While transparency is almost universally praised, even in the breach, one of the strongest arguments used both for and against full disclosure is that it increases the likelihood that the public will learn how little confidence public officials really have in their own judgment: The minutes of the FSOB cited above -- "Members and officials discussed, among other things, the current financial health of large financial institutions" -- are certain to mask the kind of conflicting opinions, doubts and anxieties that top federal officials are loath to reveal in public.

More importantly, a more detailed record of the decision-making process would reveal the thinking behind some questionable, or bad, decisions.

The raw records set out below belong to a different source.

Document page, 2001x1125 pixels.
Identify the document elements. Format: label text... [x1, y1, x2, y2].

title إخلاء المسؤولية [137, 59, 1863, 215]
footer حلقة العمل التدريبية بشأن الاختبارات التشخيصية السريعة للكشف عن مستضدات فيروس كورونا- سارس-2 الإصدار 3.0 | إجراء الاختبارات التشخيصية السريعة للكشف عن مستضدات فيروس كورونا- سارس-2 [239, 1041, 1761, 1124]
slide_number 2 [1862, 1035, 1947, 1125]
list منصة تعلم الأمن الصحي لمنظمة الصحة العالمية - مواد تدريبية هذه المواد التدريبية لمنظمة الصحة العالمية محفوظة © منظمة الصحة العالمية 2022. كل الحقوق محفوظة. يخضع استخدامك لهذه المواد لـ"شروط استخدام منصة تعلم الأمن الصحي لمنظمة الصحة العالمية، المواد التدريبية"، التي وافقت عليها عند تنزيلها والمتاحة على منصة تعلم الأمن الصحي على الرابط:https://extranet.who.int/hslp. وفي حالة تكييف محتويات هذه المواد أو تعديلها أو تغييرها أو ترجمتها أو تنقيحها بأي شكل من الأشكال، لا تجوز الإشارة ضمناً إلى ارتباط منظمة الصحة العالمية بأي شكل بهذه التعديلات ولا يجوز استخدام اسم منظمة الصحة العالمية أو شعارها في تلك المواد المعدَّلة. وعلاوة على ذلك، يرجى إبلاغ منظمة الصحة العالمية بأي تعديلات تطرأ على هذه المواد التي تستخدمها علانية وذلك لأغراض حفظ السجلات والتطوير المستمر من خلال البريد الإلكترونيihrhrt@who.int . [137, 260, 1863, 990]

Early on in the financial crisis, Paulson, Bernanke and others made choices to save some private institutions, to devalue others and, in the case of Lehman Brothers, to allow a major Wall Street company to go belly up.

Since then, there has been considerable debate over the consequences of the Lehman decision, and it is doubtful that anyone wants to take full responsibility. On September 15, the day Lehman filed for bankruptcy, the Dow dropped 504.48 points, accelerating the economic collapse and making banks increasingly unwilling to lend and to revive economic activity. There is no way to put a dollar figure on those costs, but they were -- and are -- enormous.

In late December, nearly two and a half months after the collapse of Lehman, the firm overseeing the restructuring of the firm, Alvarez & Marsal, estimated that as much as $75 billion had been destroyed, in the words of the Wall Street Journal, "by the unplanned and chaotic form of the firm's bankruptcy filing."

"While I have no position on whether or not the federal government should have provided further assistance to Lehman, once the decision was made not to provide further assistance, an orderly wind-down plan should have been pursued. It was an unconscionable waste of value," Bryan Marsal, Alvarez & Marsal co-CEO, said.

The WSJ story about Lehman's chaotic bankruptcy filing was buried inside the A section on the bottom of the page, but it is very doubtful that the participants in the decision to allow Lehman to fail would want full transparency - a transcript or, better yet, a video - of what they said during the closed meetings and discussions about the future of Lehman.

The reality, however, is that in the world of banking and finance, transparency is an alien concept; that deals, including those involving the federal government, are generally conducted behind closed doors, or at least behind a curtain. In an interesting twist, the Federal Reserve's own "Guide to Meetings of the Board of Governors" carries the headline "Government in the Sunshine," but the most important section of the guide details the governing of closed meetings. It is in private sessions that the Federal Reserve Board takes on the real bread and butter issues of "bank and bank holding company supervisory matters" and "monetary policy and other matters whose premature release could be used in financial speculation."

If the Fed conducts business by these rules, how can private banks be expected to open their deliberations - even those involving taxpayer dollars -- to the public?